LLM-Based Multimodal Prompting for Adaptive Robot Control in Production Systems

Large Language Models (LLMs) open new opportunities for adaptive automation in production systems by enabling robots to interpret human instructions and generate context-aware actions. In contrast to conventional robot programming, which requires expert knowledge and frequent reconfiguration, LLM-based control promises greater flexibility and easier interaction between humans and machines. However, generic LLMs still face major challenges when applied to manufacturing environments, as they lack grounding in real-world perception and may produce infeasible or unsafe actions.
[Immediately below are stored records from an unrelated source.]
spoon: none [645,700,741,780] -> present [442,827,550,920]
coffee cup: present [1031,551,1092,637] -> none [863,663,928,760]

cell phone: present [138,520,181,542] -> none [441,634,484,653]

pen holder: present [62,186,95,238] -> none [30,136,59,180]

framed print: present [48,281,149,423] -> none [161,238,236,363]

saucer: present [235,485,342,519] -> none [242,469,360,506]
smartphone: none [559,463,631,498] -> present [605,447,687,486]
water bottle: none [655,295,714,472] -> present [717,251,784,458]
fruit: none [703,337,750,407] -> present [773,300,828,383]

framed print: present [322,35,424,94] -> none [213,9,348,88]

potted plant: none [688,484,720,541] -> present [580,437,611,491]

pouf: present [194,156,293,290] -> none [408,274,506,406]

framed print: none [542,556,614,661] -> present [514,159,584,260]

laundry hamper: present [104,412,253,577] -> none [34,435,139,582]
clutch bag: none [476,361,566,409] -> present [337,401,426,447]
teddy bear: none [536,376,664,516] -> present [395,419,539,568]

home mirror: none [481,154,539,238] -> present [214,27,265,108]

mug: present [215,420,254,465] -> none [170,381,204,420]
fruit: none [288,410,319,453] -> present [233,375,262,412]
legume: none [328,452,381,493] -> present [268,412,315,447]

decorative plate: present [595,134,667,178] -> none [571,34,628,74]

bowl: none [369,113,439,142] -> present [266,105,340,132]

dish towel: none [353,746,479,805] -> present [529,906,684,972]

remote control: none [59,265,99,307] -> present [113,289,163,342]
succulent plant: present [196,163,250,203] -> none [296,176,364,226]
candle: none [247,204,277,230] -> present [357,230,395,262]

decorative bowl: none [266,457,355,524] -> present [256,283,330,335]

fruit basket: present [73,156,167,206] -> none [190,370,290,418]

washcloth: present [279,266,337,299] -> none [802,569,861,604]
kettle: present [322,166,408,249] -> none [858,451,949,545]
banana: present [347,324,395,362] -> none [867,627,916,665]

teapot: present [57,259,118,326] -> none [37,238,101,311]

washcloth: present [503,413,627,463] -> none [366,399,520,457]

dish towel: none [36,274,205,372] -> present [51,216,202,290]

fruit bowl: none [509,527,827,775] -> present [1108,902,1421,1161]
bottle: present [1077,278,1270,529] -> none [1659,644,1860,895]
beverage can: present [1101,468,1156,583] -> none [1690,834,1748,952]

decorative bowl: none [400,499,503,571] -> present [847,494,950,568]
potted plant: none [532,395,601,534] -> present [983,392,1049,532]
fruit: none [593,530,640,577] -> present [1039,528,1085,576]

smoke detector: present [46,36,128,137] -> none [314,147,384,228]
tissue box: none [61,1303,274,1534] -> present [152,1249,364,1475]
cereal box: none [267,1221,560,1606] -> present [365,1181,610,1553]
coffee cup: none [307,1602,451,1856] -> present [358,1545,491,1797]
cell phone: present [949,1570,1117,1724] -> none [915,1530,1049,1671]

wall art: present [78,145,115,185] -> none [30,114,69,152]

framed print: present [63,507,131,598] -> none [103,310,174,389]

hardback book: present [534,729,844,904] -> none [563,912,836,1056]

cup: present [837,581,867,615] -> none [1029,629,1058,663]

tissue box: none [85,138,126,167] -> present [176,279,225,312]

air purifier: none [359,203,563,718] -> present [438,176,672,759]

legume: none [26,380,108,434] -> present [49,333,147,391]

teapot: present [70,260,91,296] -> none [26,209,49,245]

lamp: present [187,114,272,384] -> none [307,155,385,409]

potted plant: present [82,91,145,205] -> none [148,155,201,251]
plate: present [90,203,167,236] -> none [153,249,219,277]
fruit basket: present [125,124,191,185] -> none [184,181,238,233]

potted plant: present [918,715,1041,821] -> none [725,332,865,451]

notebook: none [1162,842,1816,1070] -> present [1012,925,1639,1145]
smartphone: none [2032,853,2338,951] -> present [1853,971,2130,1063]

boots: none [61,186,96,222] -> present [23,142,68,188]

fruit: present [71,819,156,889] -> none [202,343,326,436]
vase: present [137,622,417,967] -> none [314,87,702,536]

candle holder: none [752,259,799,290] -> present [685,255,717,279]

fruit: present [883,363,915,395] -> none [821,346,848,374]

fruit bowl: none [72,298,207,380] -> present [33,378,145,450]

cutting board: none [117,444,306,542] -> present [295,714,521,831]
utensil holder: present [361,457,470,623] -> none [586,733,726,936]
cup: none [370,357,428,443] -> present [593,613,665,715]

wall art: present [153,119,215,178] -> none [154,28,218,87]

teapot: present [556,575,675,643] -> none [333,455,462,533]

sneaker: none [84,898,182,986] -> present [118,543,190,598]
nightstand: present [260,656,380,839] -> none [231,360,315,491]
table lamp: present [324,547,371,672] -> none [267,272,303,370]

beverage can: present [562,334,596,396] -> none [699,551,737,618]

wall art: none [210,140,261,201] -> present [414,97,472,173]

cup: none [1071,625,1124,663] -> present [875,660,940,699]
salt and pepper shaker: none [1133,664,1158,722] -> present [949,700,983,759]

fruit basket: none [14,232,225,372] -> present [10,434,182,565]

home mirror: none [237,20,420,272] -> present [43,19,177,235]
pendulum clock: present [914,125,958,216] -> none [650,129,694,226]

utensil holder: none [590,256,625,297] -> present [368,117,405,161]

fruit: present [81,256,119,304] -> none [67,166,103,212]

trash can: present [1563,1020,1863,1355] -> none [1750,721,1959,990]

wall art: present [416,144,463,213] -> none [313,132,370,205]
This paper presents a laboratory demonstrator that evaluates how different prompting strategies affect the performance of an LLM-controlled pick-and-place robot. The study systematically compares zero-shot and multimodal few-shot prompting, where visual examples such as annotated video frames and image captions are integrated into the LLM input. A dedicated evaluation model with metrics for plan success, action success, and plan optimality is used to quantify system behavior. The experimental results demonstrate that multimodal few-shot prompting significantly improves planning accuracy, robustness, and adaptability compared to a zero-shot baseline. These findings illustrate the potential of LLM-driven control for future intelligent production systems that combine semantic reasoning, multimodal perception, and human-interpretable automation.